They forget that they too are expending their lives …
and when the bubble has burst, they will have nothing of eternal significance
to show for the years they have wasted.”
Lord, I give up
All my own plans and purposes,
All my own desires and hopes
And accept Thy will for my life.
I give myself, my life, my all,
Utterly to Thee
To be Thine forever.
Fill me and seal me with Thy Holy Spirit.
Use me as Thou wilt,
Send me where Thou wilt,
Work out Thy whole will in my life
At any cost,
Now and forever.
(Betty Scot Stam, missionary martyr to China)
Today I am posting two imaginary letters. The author of this work is unknown, but the spiritual lesson is profound.
Title: Request for Transfer
To: Commander in Chief, Spiritual Armed Forces, Jesus Christ
I am writing this to You to request a transfer to a desk job.
I herewith present my reasons:
I began my career as a private, but because of the intensity of the
battle You have quickly moved me up in the ranks. You have made
me an officer and given me a tremendous amount of responsibility.

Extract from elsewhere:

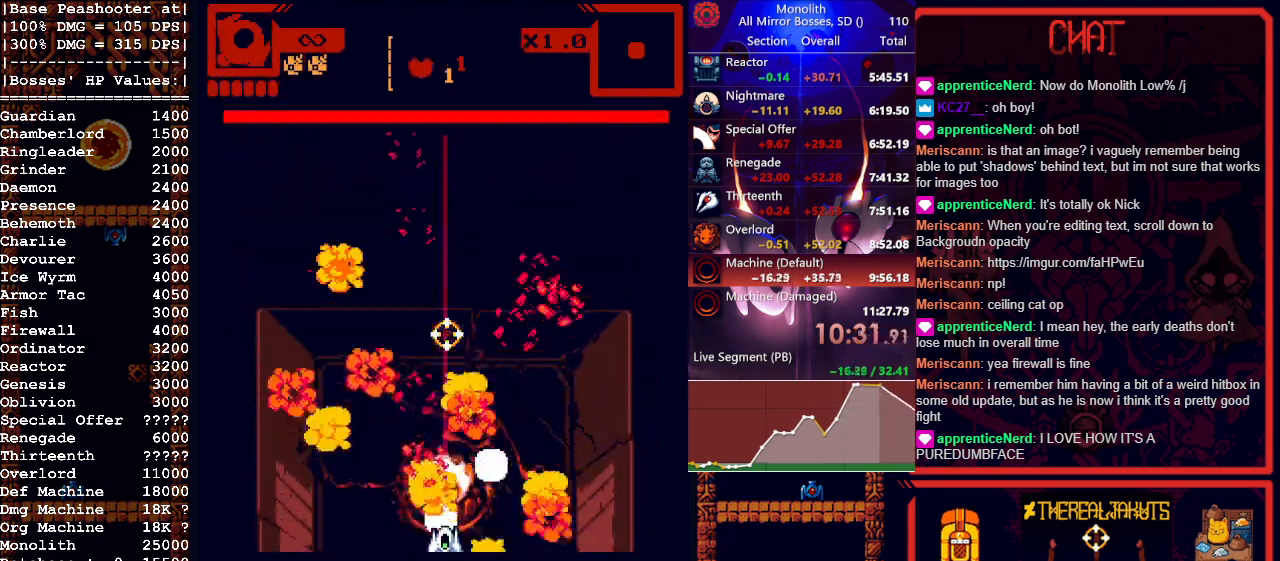
{"keys": ["s"], "mouse": [], "events": [[250, "s", "down"]]}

There are many soldiers and recruits under my charge. I am
constantly being called upon to dispense wisdom, make judgments,
and find solutions to complex problems. You have placed me in a
position to function as an officer, when in my heart I know I have
only the skills of a private. I realize that you have promised to
supply all I would need for the battle. But Sir, I must present You
a realistic picture of my equipment.
My uniform, once so crisp and starched, is now stained with the tears
and blood of those I have tried to assist. The soles of my boots are
cracked and worn from the miles I have walked trying to enlist and
encourage the troops. My weapons are marred, tarnished
and chipped from constant battle against the enemy. Even the Book
of Regulations I was issued has been torn and tattered from
endless use. The words are now smeared.
You have promised You would be with me throughout, but when
the noise of the battle is so loud and the confusion is so great,
I can neither see nor hear You. I feel so alone. I’m tired.
I’m discouraged. I have Battle Fatigue. I would never ask you for a
discharge. I love being in Your service. But I humbly request a
demotion and transfer. I’ll file papers or clean latrines.
Just get me out of the battle — please, Sir.
Your Faithful, but tired soldier.
Shortly after, the soldier received this letter from the Commander in Chief:
To: Faithful, but Tired Soldier, Spiritual Armed Forces
Location: The Battlefield
Your request for transfer has been denied.
I herewith present My reasons:
You are needed in this battle.
I have selected you, and I will keep My Word to supply your need.
You do not need a demotion and transfer.
(You’d never cut it on latrine duty.)
You need a period of “R and R” — Renewal and Rekindling.
I am setting aside a place on the battlefield
that is insulated from all sound
and fully protected from the enemy.
I will meet you there and I will give you rest.
I will remove your old equipment and “make all things new.”
You have been wounded in the battle, My soldier.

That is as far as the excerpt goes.